Blade Singer is a middle-grade fantasy novel that features faeries, swashbuckling, monsters, intrigue, ancient sorcery, and a singing crystal sword. It's fun, it's scary, it's suspenseful, it's exciting, and it's funny. And of course it features an incredible duel worthy of the one that inspired this story all those years ago. We're confident that if you check it out for yourselves, you'll agree.
About the Authors
A graduate of the University of Texas' film program, Aaron de Orive began his professional writing career in the video game industry, serving as a lead or senior writer on Metroid Prime 3: Corruption, Star Wars Galaxies: An Empire Divided, Tabula Rasa, Anarchy Online, and Star Wars: The Old Republic. He is also the creator of the fantasy role-playing game SHARD: World of the False Dawn. Blade Singer is his first novel. Aaron lives in Austin with his wife, daughter, and two very spoiled terriers.

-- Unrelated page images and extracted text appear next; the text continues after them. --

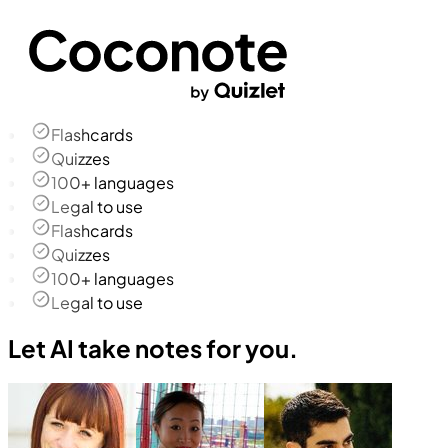
Flashcards
Quizzes
100+ languages
Legal to use
Flashcards
Quizzes
100+ languages
Legal to use
Let AI take notes for you.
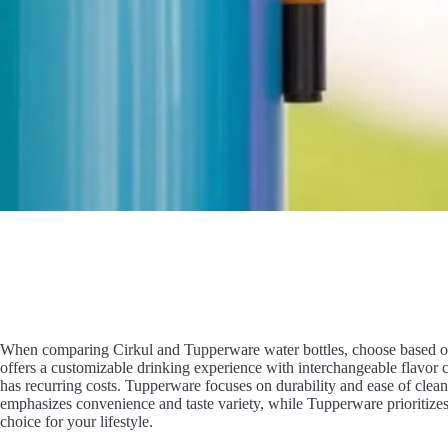
When comparing Cirkul and Tupperware water bottles, choose based on 
offers a customizable drinking experience with interchangeable flavor c
has recurring costs. Tupperware focuses on durability and ease of clean
emphasizes convenience and taste variety, while Tupperware prioritizes
choice for your lifestyle.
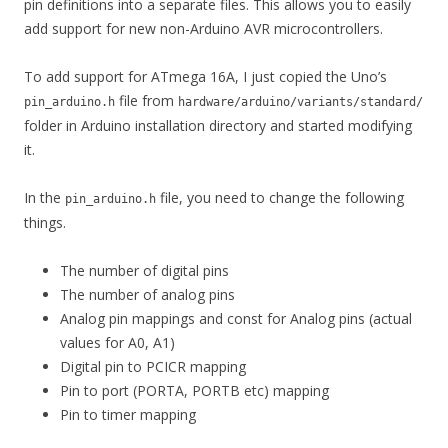
pin definitions into a separate files. This allows you to easily
add support for new non-Arduino AVR microcontrollers.
To add support for ATmega 16A, I just copied the Uno’s
file from
pin_arduino.h
hardware/arduino/variants/standard/
folder in Arduino installation directory and started modifying
it.
In the
file, you need to change the following
pin_arduino.h
things.
The number of digital pins
The number of analog pins
Analog pin mappings and const for Analog pins (actual
values for A0, A1)
Digital pin to PCICR mapping
Pin to port (PORTA, PORTB etc) mapping
Pin to timer mapping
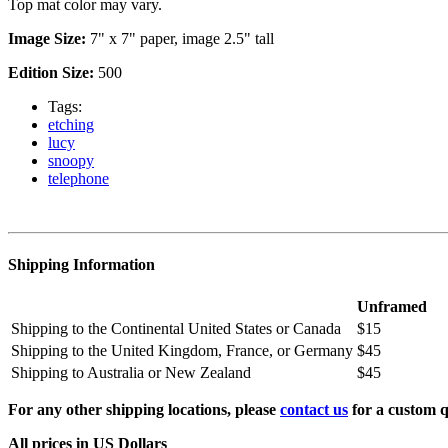
Top mat color may vary.
Image Size:
7" x 7" paper, image 2.5" tall
Edition Size:
500
Tags:
etching
lucy
snoopy
telephone
Shipping Information
Unframed
Shipping to the Continental United States or Canada
$15
Shipping to the United Kingdom, France, or Germany
$45
Shipping to Australia or New Zealand
$45
For any other shipping locations, please
contact us
for a custom q
All prices in US Dollars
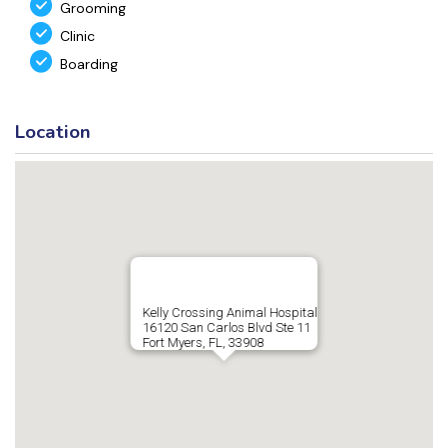
Grooming
Clinic
Boarding
Location
Kelly Crossing Animal Hospital
16120 San Carlos Blvd Ste 11
Fort Myers, FL, 33908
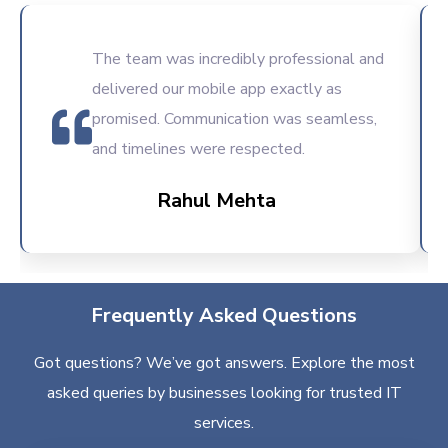
The team was incredibly professional and
delivered our mobile app exactly as
promised. Communication was seamless,
and timelines were respected.
Rahul Mehta
Frequently Asked Questions
Got questions? We’ve got answers. Explore the most
asked queries by businesses looking for trusted IT
services.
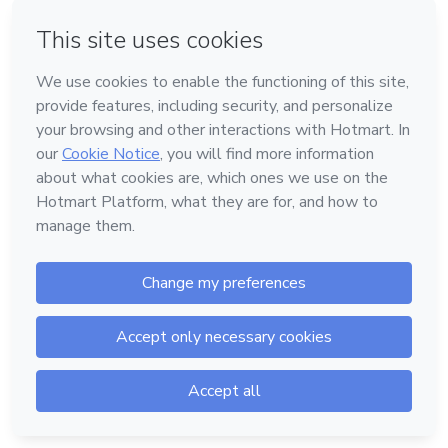
Password
Forgot password?
Log in
Powered by
Support
—
Terms of Use
—
Privacy Policy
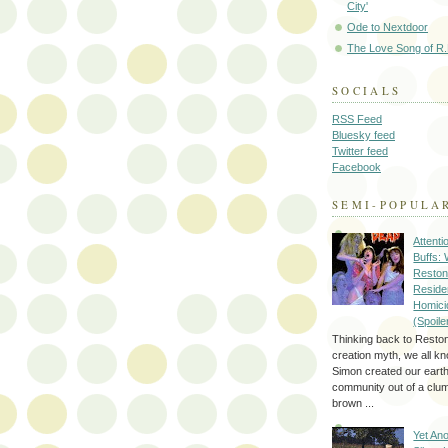
City'
Ode to Nextdoor
The Love Song of R.
SOCIALS
RSS Feed
Bluesky feed
Twitter feed
Facebook
SEMI-POPULA
Attenti
Buffs:
Reston
Reside
Homici
(Spoile
Thinking back to Reston
creation myth, we all k
Simon created our eart
community out of a clum
brown ...
Yet Ano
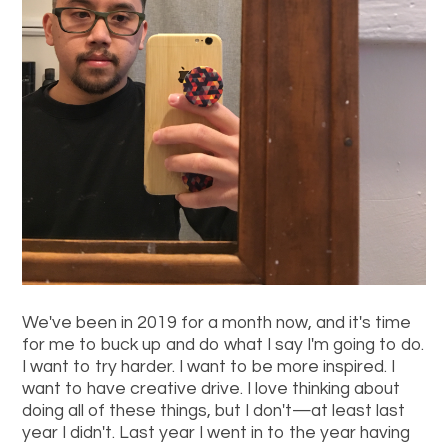
We've been in 2019 for a month now, and it's time
for me to buck up and do what I say I'm going to do.
I want to try harder. I want to be more inspired. I
want to have creative drive. I love thinking about
doing all of these things, but I don't—at least last
year I didn't. Last year I went in to the year having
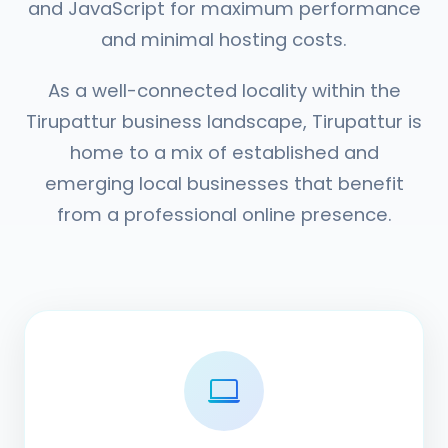
and JavaScript for maximum performance
and minimal hosting costs.
As a well-connected locality within the
Tirupattur business landscape, Tirupattur is
home to a mix of established and
emerging local businesses that benefit
from a professional online presence.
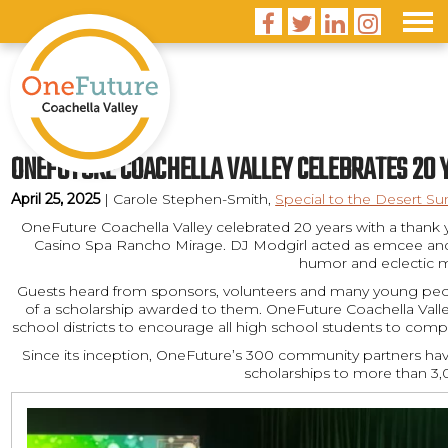




ONEFUTURE COACHELLA VALLEY CELEBRATES 20 
April 25, 2025
| Carole Stephen-Smith,
Special to the Desert Su
OneFuture Coachella Valley celebrated 20 years with a thank
Casino Spa Rancho Mirage. DJ Modgirl acted as emcee and
humor and eclectic m
Guests heard from sponsors, volunteers and many young pe
of a scholarship awarded to them. OneFuture Coachella Valley 
school districts to encourage all high school students to comple
Since its inception, OneFuture’s 300 community partners ha
scholarships to more than 3,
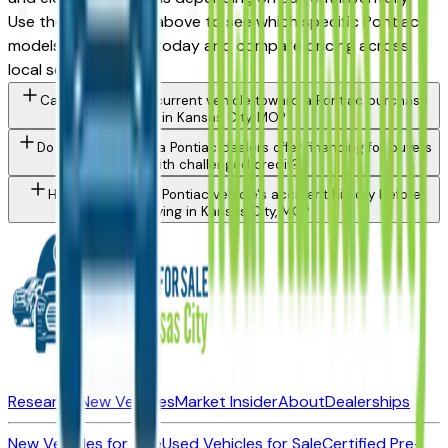
Use the model filter above to see which specific Pontiac
models are in stock today and compare pricing across
local sellers.
Can I trade in my current vehicle toward a Pontiac purchase
in Kansas City, MO?
Do Kansas City area Pontiac dealers offer financing for buyers
with challenged credit?
How do I check a Pontiac vehicle's accident history before
buying in Kansas City, MO?
Research New Vehicles
Market Insider
About
Dealerships
New Vehicles for Sale
Used Vehicles for Sale
Certified Pre-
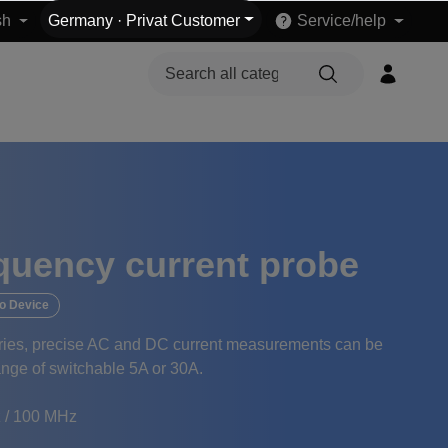
sh
Germany
·
Privat Customer
Service/help
quency current probe
o Device
eries, precise AC and DC current measurements can be
range of switchable 5A or 30A.
 / 100 MHz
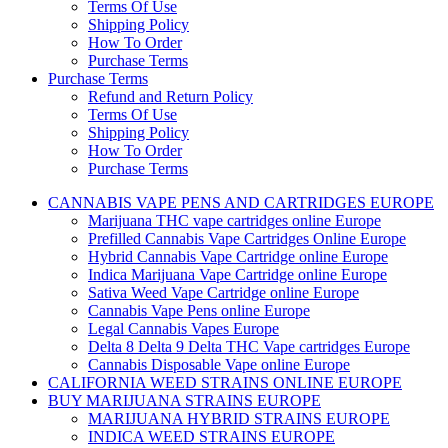
Terms Of Use
Shipping Policy
How To Order
Purchase Terms
Purchase Terms
Refund and Return Policy
Terms Of Use
Shipping Policy
How To Order
Purchase Terms
CANNABIS VAPE PENS AND CARTRIDGES EUROPE
Marijuana THC vape cartridges online Europe
Prefilled Cannabis Vape Cartridges Online Europe
Hybrid Cannabis Vape Cartridge online Europe
Indica Marijuana Vape Cartridge online Europe
Sativa Weed Vape Cartridge online Europe
Cannabis Vape Pens online Europe
Legal Cannabis Vapes Europe
Delta 8 Delta 9 Delta THC Vape cartridges Europe
Cannabis Disposable Vape online Europe
CALIFORNIA WEED STRAINS ONLINE EUROPE
BUY MARIJUANA STRAINS EUROPE
MARIJUANA HYBRID STRAINS EUROPE
INDICA WEED STRAINS EUROPE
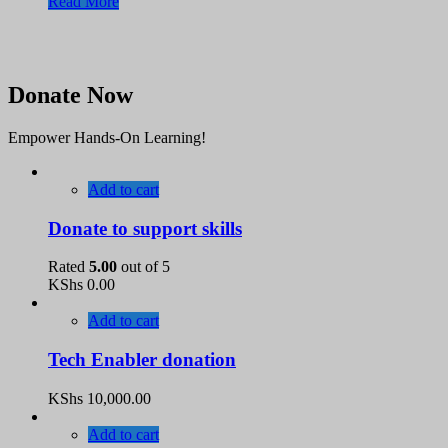
Read More
Donate Now
Empower Hands-On Learning!
Add to cart
Donate to support skills
Rated
5.00
out of 5
KShs
0.00
Add to cart
Tech Enabler donation
KShs
10,000.00
Add to cart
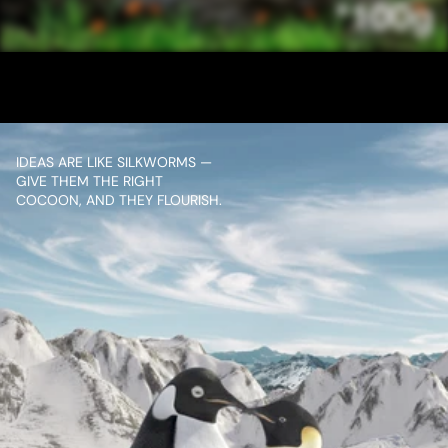
CINTHOL 10 SEC
VIEW PROJECT
IDEAS ARE LIKE SILKWORMS — 
GIVE THEM THE RIGHT 
COCOON, AND THEY FLOURISH.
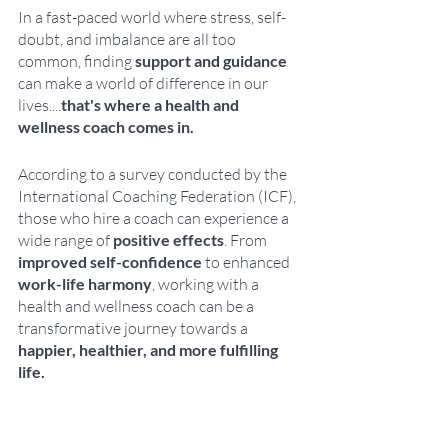
In a fast-paced world where stress, self-
doubt, and imbalance are all too 
common, finding
 support and guidance
can make a world of difference in our 
lives....
that's where a health and 
wellness coach comes in. 
According to a survey conducted by the 
International Coaching Federation (ICF), 
those who hire a coach can experience a 
wide range of 
positive effects
. From 
improved self-confidence
 to enhanced 
work-life harmony
, working with a 
health and wellness coach can be a 
transformative journey towards a 
happier, healthier, and more fulfilling 
life.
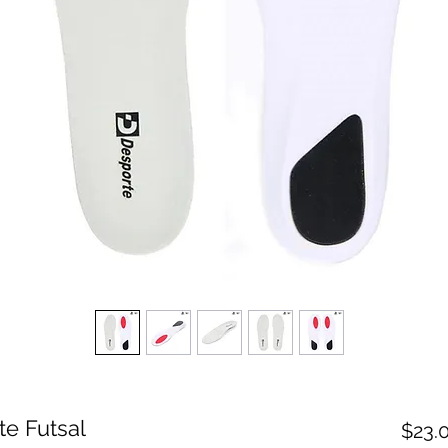
te Futsal
$23.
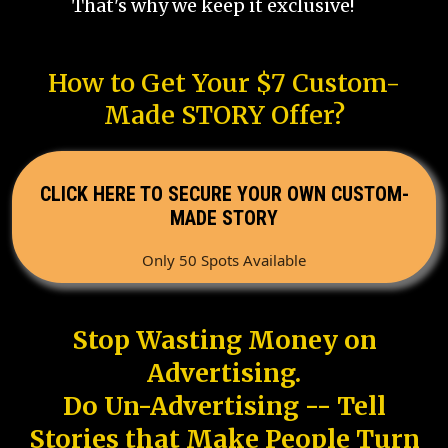
That's why we keep it exclusive!
How to Get Your $7 Custom-
Made STORY Offer?
CLICK HERE TO SECURE YOUR OWN CUSTOM-
MADE STORY
Only 50 Spots Available
Stop Wasting Money on
Advertising.
Do Un-Advertising -- Tell
Stories that Make People Turn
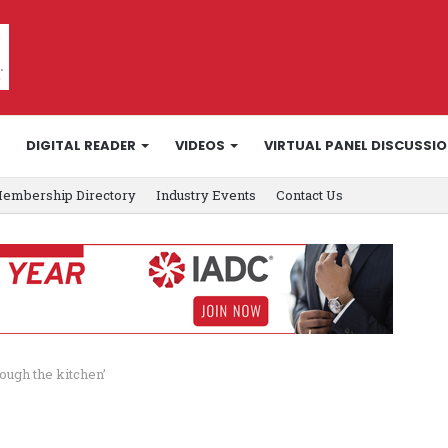
DIGITAL READER
VIDEOS
VIRTUAL PANEL DISCUSSI
embership Directory
Industry Events
Contact Us
ough the kitchen’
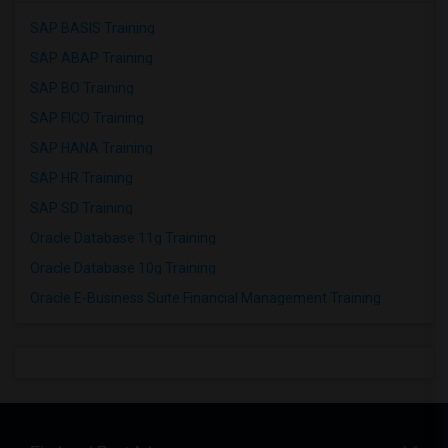
SAP BASIS Training
SAP ABAP Training
SAP BO Training
SAP FICO Training
SAP HANA Training
SAP HR Training
SAP SD Training
Oracle Database 11g Training
Oracle Database 10g Training
Oracle E-Business Suite Financial Management Training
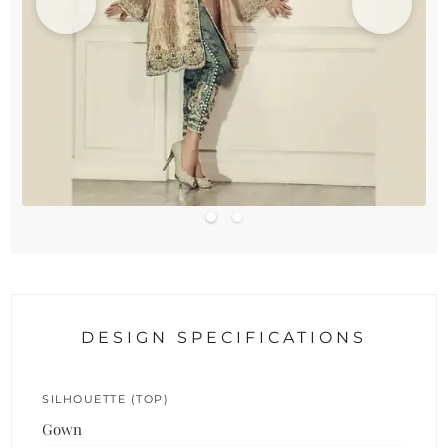
DESIGN SPECIFICATIONS
SILHOUETTE (TOP)
Gown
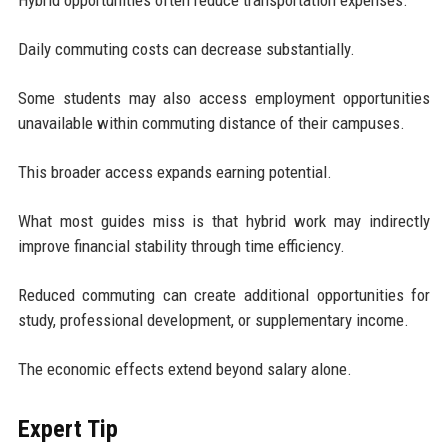
Daily commuting costs can decrease substantially.
Some students may also access employment opportunities
unavailable within commuting distance of their campuses.
This broader access expands earning potential.
What most guides miss is that hybrid work may indirectly
improve financial stability through time efficiency.
Reduced commuting can create additional opportunities for
study, professional development, or supplementary income.
The economic effects extend beyond salary alone.
Expert Tip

Martha Wells is the author of a number of fantasy novels, including The Cloud Roads, The Siren Depths, The Wizard Hunters, Wheel of the Infinite, and the Nebula-nominated The Death of the Necromancer. Her YA fantasy, Emilie and the Hollow World, was published by Angry Robot/Strange Chemistry in April 2013, and the sequel, Emilie and the Sky World, was released in March 2014. Two collections of Books of the Raksura novellas will be published in September 2014 and Fall 2015. She has had short stories in Black Gate, Realms of Fantasy, Stargate Magazine, and Lightspeed Magazine, and in the anthologies Elemental, The Year's Best Fantasy #7, Tales of the Emerald Serpent and The Other Half of the Sky. She has essays in the nonfiction anthologies Farscape Forever, Mapping the World of Harry Potter, and Chicks Unravel Time. She has also written media-tie-in novels, Stargate Atlantis: Reliquary and Stargate Atlantis: Entanglement, and a Star Wars novel, Empire and Rebellion: Razor's Edge.